Wednesday, 14 November 2012

Eliza Thurston

While Conrad Martens is the best known artist to paint in the Capertee area during the nineteenth century he wasn't the first, that honour seems to go to Eliza Thurston (1807-1873). Thurston painted a number of landscape views in the area during the 1860s. Her best known work in a public collection shows a panorama of the Capertee Valley taken from the Mudgee Road from the Crown Ridge (now known as Blackmans Crown). 

The inclusion of human figures on the lower left corner of the picture was a compositional device popular with artists at the time. These sightseers give the viewer foreground interest as well as a sense of scale which helped emphasize the monumental power of the picturesque subject matter in the background. While not a highly realistic rendering of the scene, Thurston's Mitchell Library work has great charm and shows that the panorama seen from the Crown was as popular then as it is today.

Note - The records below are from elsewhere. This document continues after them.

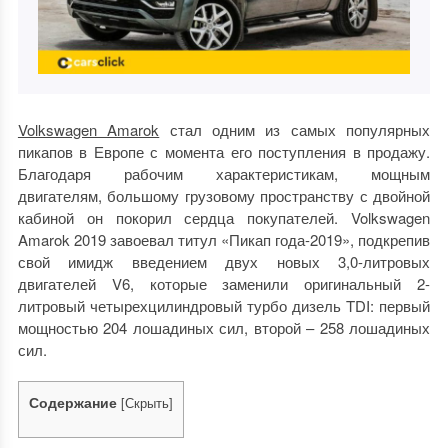
Volkswagen Amarok
стал одним из самых популярных
пикапов в Европе с момента его поступления в продажу.
Благодаря рабочим характеристикам, мощным
двигателям, большому грузовому пространству с двойной
кабиной он покорил сердца покупателей. Volkswagen
Amarok 2019 завоевал титул «Пикап года-2019», подкрепив
свой имидж введением двух новых 3,0-литровых
двигателей V6, которые заменили оригинальный 2-
литровый четырехцилиндровый турбо дизель TDI: первый
мощностью 204 лошадиных сил, второй – 258 лошадиных
сил.
Содержание
[
Скрыть
]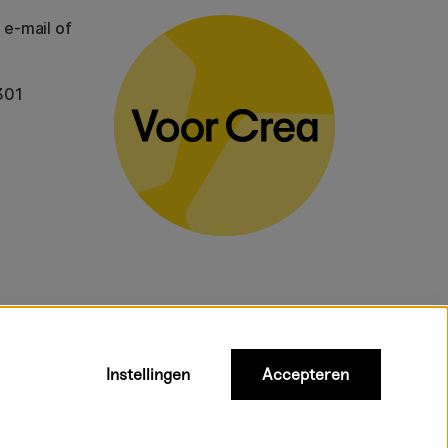
 e-mail of
301
Instellingen
Accepteren
gelden voor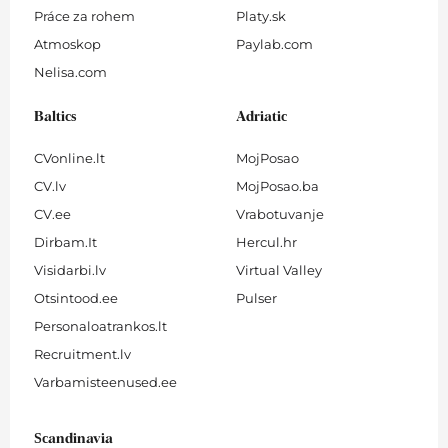
Práce za rohem
Platy.sk
Atmoskop
Paylab.com
Nelisa.com
Baltics
Adriatic
CVonline.lt
MojPosao
CV.lv
MojPosao.ba
CV.ee
Vrabotuvanje
Dirbam.It
Hercul.hr
Visidarbi.lv
Virtual Valley
Otsintood.ee
Pulser
Personaloatrankos.lt
Recruitment.lv
Varbamisteenused.ee
Scandinavia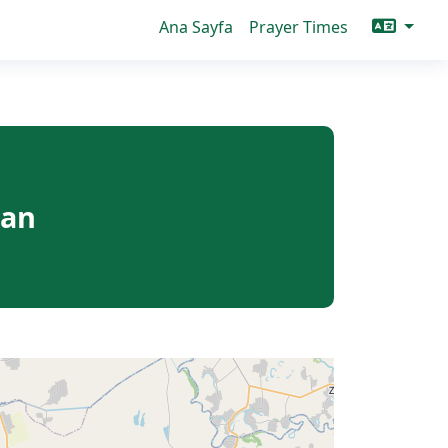
Ana Sayfa
Prayer Times
can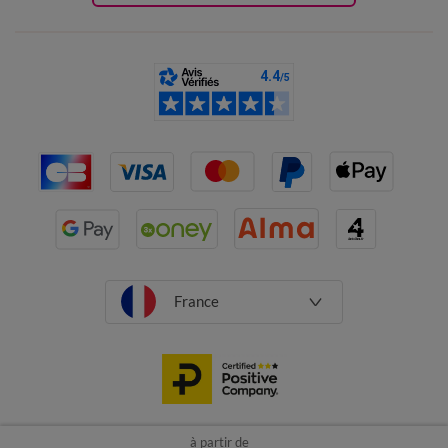
France
à partir de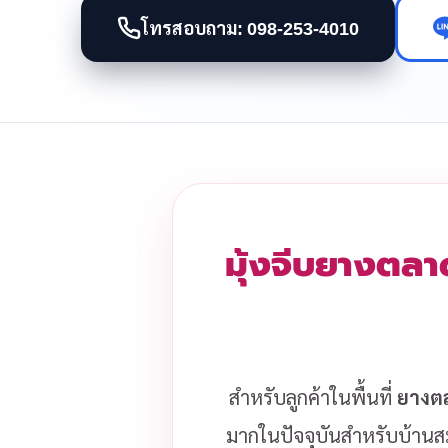
โทรสอบถาม: 098-253-4010
มุ้งจีบยางตลาด
สำหรับลูกค้าในพื้นที่
ยางตล
มากในปัจจุบันสำหรับบ้านสมั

Capertee Valley taken from Crown Ridge, Sydney Road
1868 watercolour by Eliza Thurston
Mitchell Library collection

Eliza came from an established family of artists from Bath in western England. Eliza became an art teacher after she came to Australia in 1853. She lived for a few years during the mid to late 1860s with her (Mudgee based) photographer son Horatio Thurston (1838-1881). While resident there she produced her Capertee Valley works. She died in Sydney a few years later. Her daughter, Eliza West Thurston, was an amateur artist who painted mostly floral subjects. She worked as a teacher in Rylstone and spent her later years living in Mudgee.